## Work required
Reproduce every one of the following items line for line, changing nothing.

*** Listed entries ***

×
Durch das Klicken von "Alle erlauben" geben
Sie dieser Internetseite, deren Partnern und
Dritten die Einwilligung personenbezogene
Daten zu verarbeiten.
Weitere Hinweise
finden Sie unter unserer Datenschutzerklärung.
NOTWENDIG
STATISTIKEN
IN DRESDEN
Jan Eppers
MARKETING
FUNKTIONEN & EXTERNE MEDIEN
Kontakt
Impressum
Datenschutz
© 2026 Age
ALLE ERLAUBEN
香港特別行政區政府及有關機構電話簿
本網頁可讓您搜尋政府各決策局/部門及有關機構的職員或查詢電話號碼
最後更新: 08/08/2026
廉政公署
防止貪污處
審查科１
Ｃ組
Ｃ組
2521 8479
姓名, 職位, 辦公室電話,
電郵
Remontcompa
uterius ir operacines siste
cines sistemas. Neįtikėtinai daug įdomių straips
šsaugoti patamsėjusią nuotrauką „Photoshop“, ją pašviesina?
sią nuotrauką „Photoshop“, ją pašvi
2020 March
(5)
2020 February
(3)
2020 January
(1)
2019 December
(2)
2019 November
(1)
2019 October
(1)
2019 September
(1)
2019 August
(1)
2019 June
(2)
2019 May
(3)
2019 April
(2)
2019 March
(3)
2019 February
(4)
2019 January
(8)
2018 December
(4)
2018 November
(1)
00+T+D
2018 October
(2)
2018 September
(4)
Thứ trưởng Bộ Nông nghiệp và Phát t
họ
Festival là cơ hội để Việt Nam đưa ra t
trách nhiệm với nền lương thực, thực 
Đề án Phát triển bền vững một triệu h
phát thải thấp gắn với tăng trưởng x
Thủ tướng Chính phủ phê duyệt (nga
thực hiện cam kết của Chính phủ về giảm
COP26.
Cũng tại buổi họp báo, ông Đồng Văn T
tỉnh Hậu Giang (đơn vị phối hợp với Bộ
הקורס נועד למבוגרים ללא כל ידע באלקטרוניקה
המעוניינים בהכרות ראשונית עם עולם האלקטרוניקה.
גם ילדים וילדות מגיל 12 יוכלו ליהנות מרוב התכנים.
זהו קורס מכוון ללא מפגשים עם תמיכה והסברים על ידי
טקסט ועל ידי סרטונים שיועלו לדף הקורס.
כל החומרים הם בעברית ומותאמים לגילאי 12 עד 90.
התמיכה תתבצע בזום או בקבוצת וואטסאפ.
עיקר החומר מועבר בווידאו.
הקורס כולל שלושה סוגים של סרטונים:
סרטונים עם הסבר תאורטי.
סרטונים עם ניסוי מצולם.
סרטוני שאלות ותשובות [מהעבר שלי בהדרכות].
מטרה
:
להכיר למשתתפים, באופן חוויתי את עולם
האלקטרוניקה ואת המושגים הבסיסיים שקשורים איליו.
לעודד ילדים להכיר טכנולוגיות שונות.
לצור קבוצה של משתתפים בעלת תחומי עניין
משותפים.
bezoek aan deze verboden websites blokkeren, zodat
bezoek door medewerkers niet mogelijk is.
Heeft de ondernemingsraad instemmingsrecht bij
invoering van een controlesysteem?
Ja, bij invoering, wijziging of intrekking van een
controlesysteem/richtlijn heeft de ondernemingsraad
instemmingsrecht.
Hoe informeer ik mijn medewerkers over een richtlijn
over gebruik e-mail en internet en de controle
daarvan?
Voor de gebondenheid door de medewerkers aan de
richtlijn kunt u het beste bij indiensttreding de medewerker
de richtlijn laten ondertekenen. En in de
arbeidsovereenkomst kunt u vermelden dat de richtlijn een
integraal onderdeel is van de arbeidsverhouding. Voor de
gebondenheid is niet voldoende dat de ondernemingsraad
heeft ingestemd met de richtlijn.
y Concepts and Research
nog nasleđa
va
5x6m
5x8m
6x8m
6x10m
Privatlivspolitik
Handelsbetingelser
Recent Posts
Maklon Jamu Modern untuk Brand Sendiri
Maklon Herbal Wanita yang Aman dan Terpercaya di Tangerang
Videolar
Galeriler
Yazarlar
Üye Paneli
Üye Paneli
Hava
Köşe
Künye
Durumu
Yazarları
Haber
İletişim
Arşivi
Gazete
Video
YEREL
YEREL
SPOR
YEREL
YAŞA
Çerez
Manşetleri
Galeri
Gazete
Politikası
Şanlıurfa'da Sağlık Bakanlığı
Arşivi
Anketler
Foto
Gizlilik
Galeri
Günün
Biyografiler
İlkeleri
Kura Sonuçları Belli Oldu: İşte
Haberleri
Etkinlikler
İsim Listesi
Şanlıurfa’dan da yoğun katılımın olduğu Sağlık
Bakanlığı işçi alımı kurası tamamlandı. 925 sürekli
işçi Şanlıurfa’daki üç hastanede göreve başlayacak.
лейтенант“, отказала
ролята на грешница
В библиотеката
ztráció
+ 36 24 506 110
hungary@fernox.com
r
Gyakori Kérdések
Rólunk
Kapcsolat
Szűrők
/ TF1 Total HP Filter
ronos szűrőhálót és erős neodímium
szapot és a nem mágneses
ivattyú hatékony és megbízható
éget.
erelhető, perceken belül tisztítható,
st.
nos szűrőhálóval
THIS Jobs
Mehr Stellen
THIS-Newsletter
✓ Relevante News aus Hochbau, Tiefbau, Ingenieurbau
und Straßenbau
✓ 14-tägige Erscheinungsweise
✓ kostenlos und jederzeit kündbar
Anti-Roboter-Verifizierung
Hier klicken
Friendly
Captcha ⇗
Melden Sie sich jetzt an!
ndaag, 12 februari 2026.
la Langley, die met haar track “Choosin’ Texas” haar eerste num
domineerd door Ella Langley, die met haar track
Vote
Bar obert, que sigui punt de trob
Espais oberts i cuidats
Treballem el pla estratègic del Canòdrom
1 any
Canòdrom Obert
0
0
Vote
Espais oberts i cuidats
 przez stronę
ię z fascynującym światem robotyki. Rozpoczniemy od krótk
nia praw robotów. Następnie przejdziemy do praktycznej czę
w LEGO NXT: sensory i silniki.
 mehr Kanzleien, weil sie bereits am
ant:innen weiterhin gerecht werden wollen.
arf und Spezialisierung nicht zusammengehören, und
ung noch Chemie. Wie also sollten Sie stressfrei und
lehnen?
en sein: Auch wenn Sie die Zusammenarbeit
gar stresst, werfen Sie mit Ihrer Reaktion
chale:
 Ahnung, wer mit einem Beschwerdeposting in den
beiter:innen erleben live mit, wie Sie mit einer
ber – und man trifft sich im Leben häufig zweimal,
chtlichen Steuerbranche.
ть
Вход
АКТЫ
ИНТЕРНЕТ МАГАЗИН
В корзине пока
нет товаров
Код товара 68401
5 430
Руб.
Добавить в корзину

*** End of Listed entries ***

## Task response
×
Durch das Klicken von "Alle erlauben" geben
Sie dieser Internetseite, deren Partnern und
Dritten die Einwilligung personenbezogene
Daten zu verarbeiten.
Weitere Hinweise
finden Sie unter unserer Datenschutzerklärung.
NOTWENDIG
STATISTIKEN
IN DRESDEN
Jan Eppers
MARKETING
FUNKTIONEN & EXTERNE MEDIEN
Kontakt
Impressum
Datenschutz
© 2026 Age
ALLE ERLAUBEN
香港特別行政區政府及有關機構電話簿
本網頁可讓您搜尋政府各決策局/部門及有關機構的職員或查詢電話號碼
最後更新: 08/08/2026
廉政公署
防止貪污處
審查科１
Ｃ組
Ｃ組
2521 8479
姓名, 職位, 辦公室電話,
電郵
Remontcompa
uterius ir operacines siste
cines sistemas. Neįtikėtinai daug įdomių straips
šsaugoti patamsėjusią nuotrauką „Photoshop“, ją pašviesina?
sią nuotrauką „Photoshop“, ją pašvi
2020 March
(5)
2020 February
(3)
2020 January
(1)
2019 December
(2)
2019 November
(1)
2019 October
(1)
2019 September
(1)
2019 August
(1)
2019 June
(2)
2019 May
(3)
2019 April
(2)
2019 March
(3)
2019 February
(4)
2019 January
(8)
2018 December
(4)
2018 November
(1)
00+T+D
2018 October
(2)
2018 September
(4)
Thứ trưởng Bộ Nông nghiệp và Phát t
họ
Festival là cơ hội để Việt Nam đưa ra t
trách nhiệm với nền lương thực, thực 
Đề án Phát triển bền vững một triệu h
phát thải thấp gắn với tăng trưởng x
Thủ tướng Chính phủ phê duyệt (nga
thực hiện cam kết của Chính phủ về giảm
COP26.
Cũng tại buổi họp báo, ông Đồng Văn T
tỉnh Hậu Giang (đơn vị phối hợp với Bộ
הקורס נועד למבוגרים ללא כל ידע באלקטרוניקה
המעוניינים בהכרות ראשונית עם עולם האלקטרוניקה.
גם ילדים וילדות מגיל 12 יוכלו ליהנות מרוב התכנים.
זהו קורס מכוון ללא מפגשים עם תמיכה והסברים על ידי
טקסט ועל ידי סרטונים שיועלו לדף הקורס.
כל החומרים הם בעברית ומותאמים לגילאי 12 עד 90.
התמיכה תתבצע בזום או בקבוצת וואטסאפ.
עיקר החומר מועבר בווידאו.
הקורס כולל שלושה סוגים של סרטונים:
סרטונים עם הסבר תאורטי.
סרטונים עם ניסוי מצולם.
סרטוני שאלות ותשובות [מהעבר שלי בהדרכות].
מטרה
:
להכיר למשתתפים, באופן חוויתי את עולם
האלקטרוניקה ואת המושגים הבסיסיים שקשורים איליו.
לעודד ילדים להכיר טכנולוגיות שונות.
לצור קבוצה של משתתפים בעלת תחומי עניין
משותפים.
bezoek aan deze verboden websites blokkeren, zodat
bezoek door medewerkers niet mogelijk is.
Heeft de ondernemingsraad instemmingsrecht bij
invoering van een controlesysteem?
Ja, bij invoering, wijziging of intrekking van een
controlesysteem/richtlijn heeft de ondernemingsraad
instemmingsrecht.
Hoe informeer ik mijn medewerkers over een richtlijn
over gebruik e-mail en internet en de controle
daarvan?
Voor de gebondenheid door de medewerkers aan de
richtlijn kunt u het beste bij indiensttreding de medewerker
de richtlijn laten ondertekenen. En in de
arbeidsovereenkomst kunt u vermelden dat de richtlijn een
integraal onderdeel is van de arbeidsverhouding. Voor de
gebondenheid is niet voldoende dat de ondernemingsraad
heeft ingestemd met de richtlijn.
y Concepts and Research
nog nasleđa
va
5x6m
5x8m
6x8m
6x10m
Privatlivspolitik
Handelsbetingelser
Recent Posts
Maklon Jamu Modern untuk Brand Sendiri
Maklon Herbal Wanita yang Aman dan Terpercaya di Tangerang
Videolar
Galeriler
Yazarlar
Üye Paneli
Üye Paneli
Hava
Köşe
Künye
Durumu
Yazarları
Haber
İletişim
Arşivi
Gazete
Video
YEREL
YEREL
SPOR
YEREL
YAŞA
Çerez
Manşetleri
Galeri
Gazete
Politikası
Şanlıurfa'da Sağlık Bakanlığı
Arşivi
Anketler
Foto
Gizlilik
Galeri
Günün
Biyografiler
İlkeleri
Kura Sonuçları Belli Oldu: İşte
Haberleri
Etkinlikler
İsim Listesi
Şanlıurfa’dan da yoğun katılımın olduğu Sağlık
Bakanlığı işçi alımı kurası tamamlandı. 925 sürekli
işçi Şanlıurfa’daki üç hastanede göreve başlayacak.
лейтенант“, отказала
ролята на грешница
В библиотеката
ztráció
+ 36 24 506 110
hungary@fernox.com
r
Gyakori Kérdések
Rólunk
Kapcsolat
Szűrők
/ TF1 Total HP Filter
ronos szűrőhálót és erős neodímium
szapot és a nem mágneses
ivattyú hatékony és megbízható
éget.
erelhető, perceken belül tisztítható,
st.
nos szűrőhálóval
THIS Jobs
Mehr Stellen
THIS-Newsletter
✓ Relevante News aus Hochbau, Tiefbau, Ingenieurbau
und Straßenbau
✓ 14-tägige Erscheinungsweise
✓ kostenlos und jederzeit kündbar
Anti-Roboter-Verifizierung
Hier klicken
Friendly
Captcha ⇗
Melden Sie sich jetzt an!
ndaag, 12 februari 2026.
la Langley, die met haar track “Choosin’ Texas” haar eerste num
domineerd door Ella Langley, die met haar track
Vote
Bar obert, que sigui punt de trob
Espais oberts i cuidats
Treballem el pla estratègic del Canòdrom
1 any
Canòdrom Obert
0
0
Vote
Espais oberts i cuidats
 przez stronę
ię z fascynującym światem robotyki. Rozpoczniemy od krótk
nia praw robotów. Następnie przejdziemy do praktycznej czę
w LEGO NXT: sensory i silniki.
 mehr Kanzleien, weil sie bereits am
ant:innen weiterhin gerecht werden wollen.
arf und Spezialisierung nicht zusammengehören, und
ung noch Chemie. Wie also sollten Sie stressfrei und
lehnen?
en sein: Auch wenn Sie die Zusammenarbeit
gar stresst, werfen Sie mit Ihrer Reaktion
chale:
 Ahnung, wer mit einem Beschwerdeposting in den
beiter:innen erleben live mit, wie Sie mit einer
ber – und man trifft sich im Leben häufig zweimal,
chtlichen Steuerbranche.
ть
Вход
АКТЫ
ИНТЕРНЕТ МАГАЗИН
В корзине пока
нет товаров
Код товара 68401
5 430
Руб.
Добавить в корзину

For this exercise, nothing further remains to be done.